All of these factors explain why different results emerge even when viewing the same scene. Ultimately, what remains clear is that the artist found his subject in the world—nature—and, “guided by an artist’s wisdom,” organized the various elements of the landscape and “incorporated them into a remarkably complex work of art.”


Son Donghyun, Four Seasons, 2025, Oil-based marker and paper collage on bound paper, 30.3 x 25 x 2.4 cm © Son Donghyun

At the same time, however, the artist carefully and precisely—perhaps even somewhat coolly—maintains a distance between himself and the work, while increasing the weight of formal experimentation in painting. This is because there remain many materials and methods of expression yet to be explored, and others that he believes have not yet been attempted.

For example, in parts of Four Seasons Landscape, the way formal elements such as line, bleeding, form, and color first capture the viewer’s attention reflects the artist’s focus on painting itself. At the very least, recent works such as Four Seasons Landscape and Cold Forest, Evening Snow are simultaneously representational, expressive, and abstract. This attitude is also evident in his use of materials and techniques.

Son Donghyun’s early works were colored paintings centered on traditional materials and methods, while over time the diverse applications of ink became more prominent. In his recent works, he has incorporated ink, crayon, and other media. He draws, paints, makes rubbings, stamps, and now even employs collage. In Drawing 4 (2025), the ‘Moonlit Night’ series (2025), and Water, he collaged together plates from Yi Sangbeom’s catalogues with images of nature from comic books. In Drawing 3 (2025), he used cut-out pages from seal impression books (inbo).
 
At this point, the artist turns his attention to the space in which the work is placed. From the outset, all works presented in 《Snow Settled at Sunset》 were site-specific, both in form and in meaning. In earlier works such as Master Spirit (2015), where four fans were installed on the wall as if blown in by the fan held by the figure within the painting,

Son Donghyun had already been exploring how pictorial illusion might extend into real space. Over a decade later, the artist installed fan paintings and albums in the attic, creating a stage-like panorama. The ‘Mountain’ series (2025) and the ‘Cloud’ series (2024–2025) function simultaneously as fan paintings (seonmyeonhwa) and as objects—fans—while also existing as albums filled with landscapes that stand upright in space like folding screens. They are both painting and installation.

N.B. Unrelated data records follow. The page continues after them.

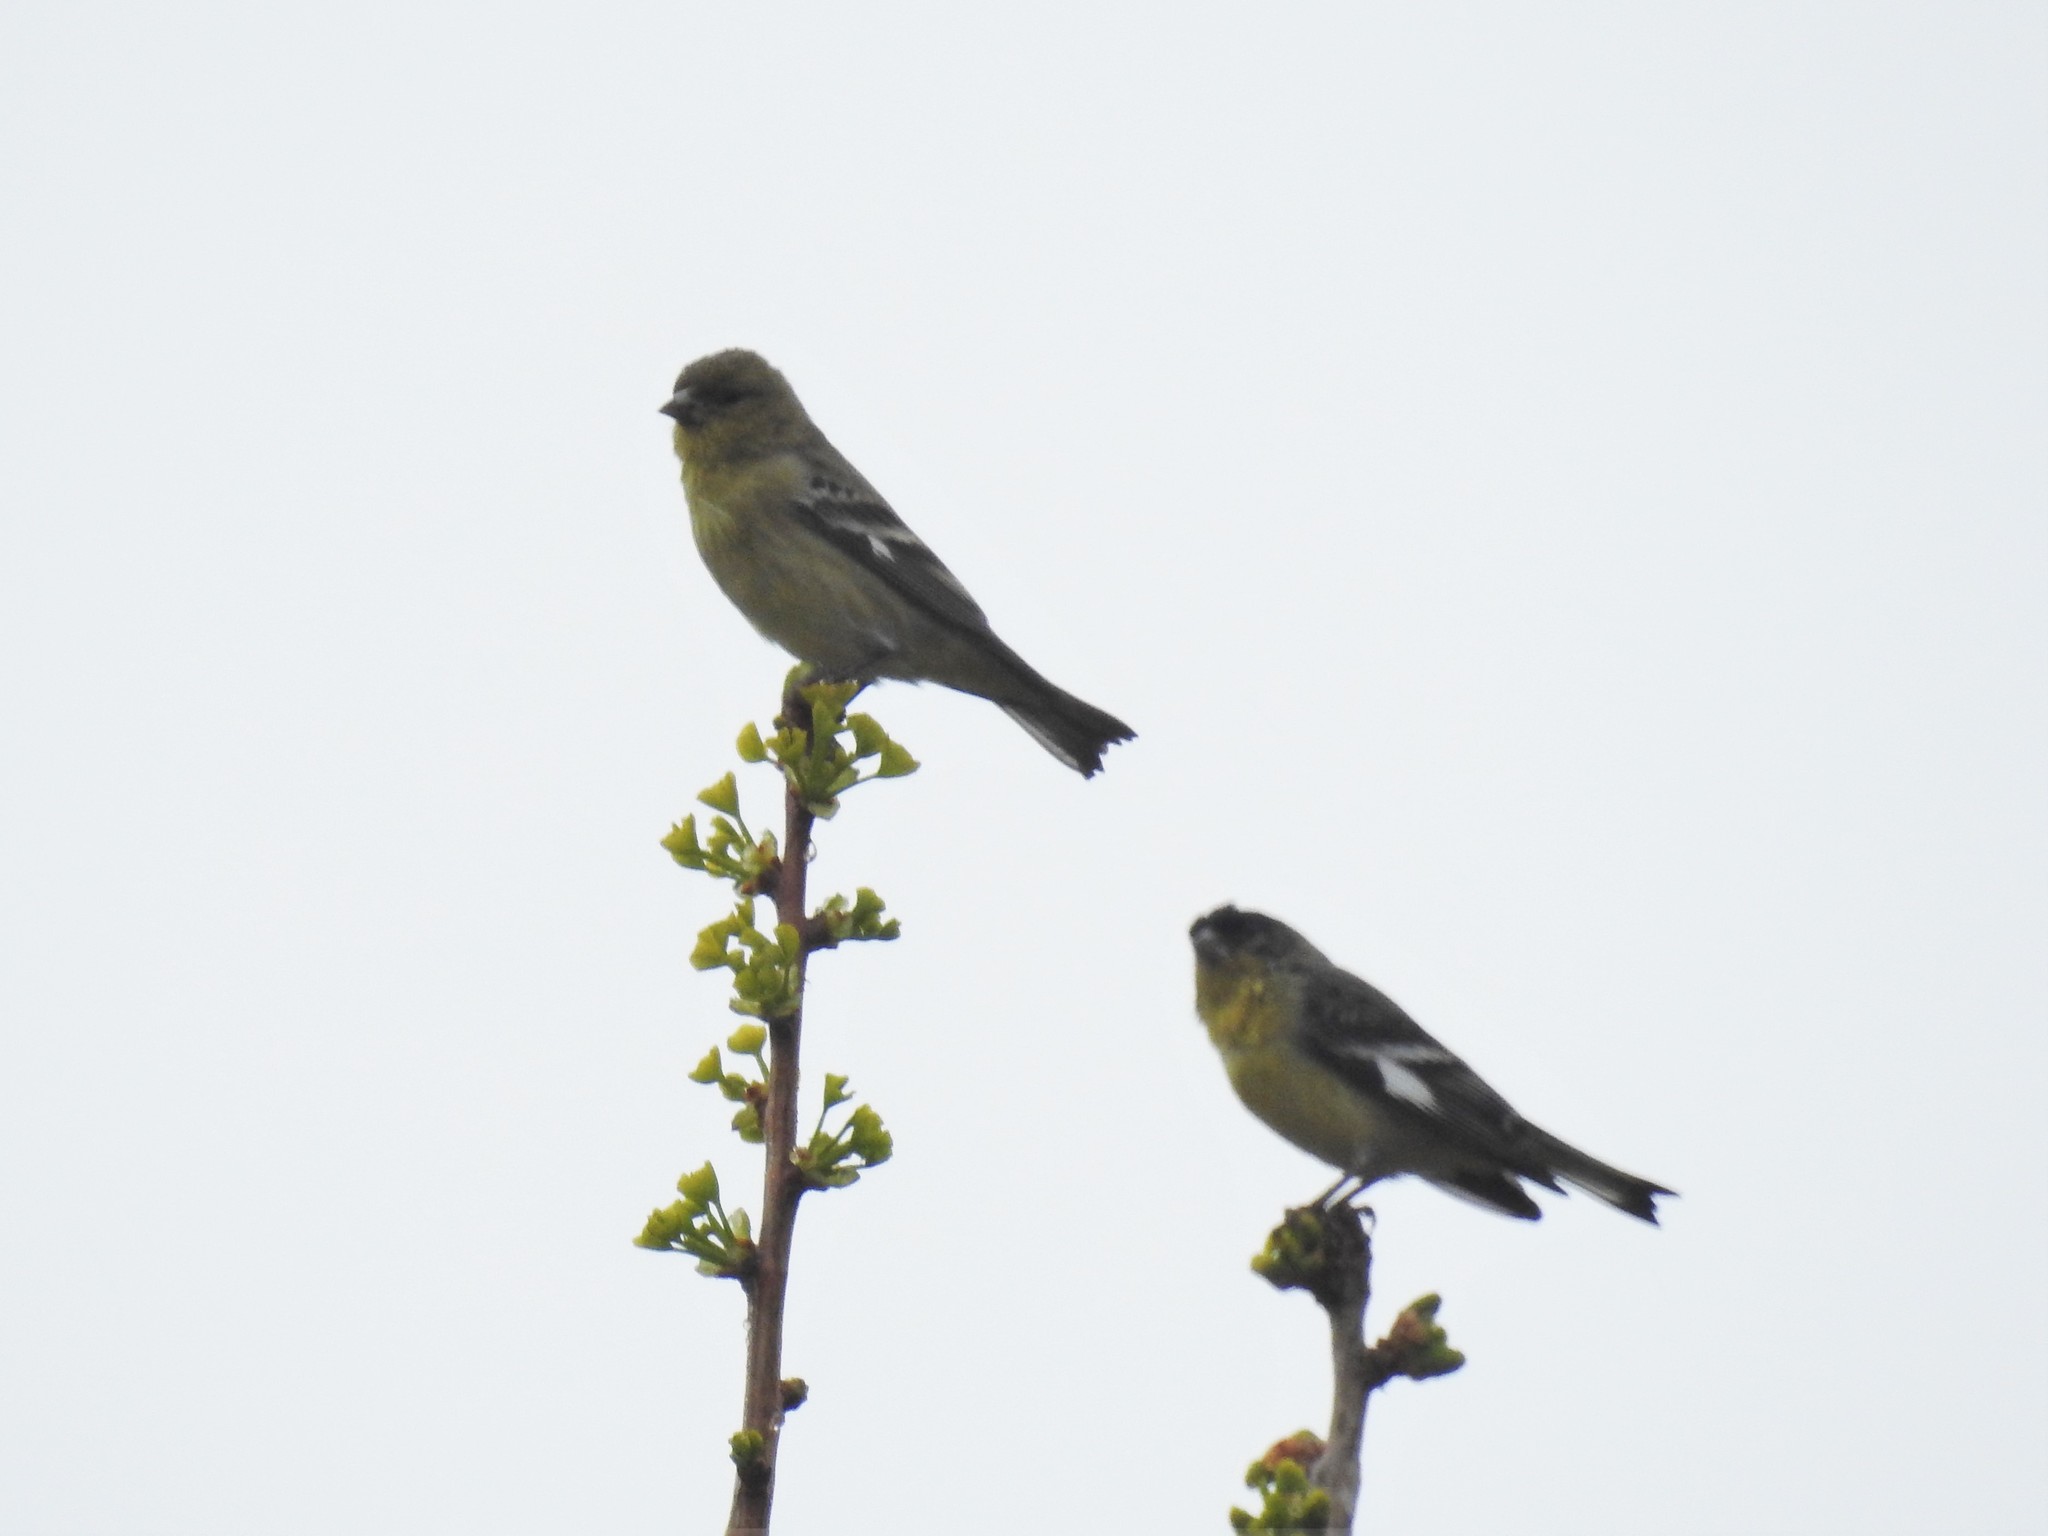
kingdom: Animalia
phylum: Chordata
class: Aves
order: Passeriformes
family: Fringillidae
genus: Spinus
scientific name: Spinus psaltria
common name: Lesser goldfinch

The small tables and objects of the House of Yi Sangbeom, which served as pedestals for the works, were well suited to forming natural mountainous terrains. “Each fan became a mountain, a hill, or a cloud.” One is prompted to imagine again where dragons might dwell. Clouds turn and drift with the wind. The mountains within them are not solitary and upright, and that is precisely their appeal. It is a spatiotemporal field that is small yet expansive, flat yet deep.
 
The works in 《Snow at Dusk》 may be experienced by some as paintings, or as installations responding to a specific site. For others, they may be encountered as landscapes. One might recall Yi Sangbeom’s landscapes and seek connections. Or simply experience them with the eye alone. After gazing at the floral walls and the sky of the house, turning one’s eyes briefly toward the works reveals them anew.

One senses a place where a distant past and a more vivid present are interwoven. Either way is valid. A thought arises—to place a period, momentarily, at the end of Son Donghyun’s work. Not a period that signifies an end, but one that allows for a full immersion in the present works, and for a brief moment of quiet repose.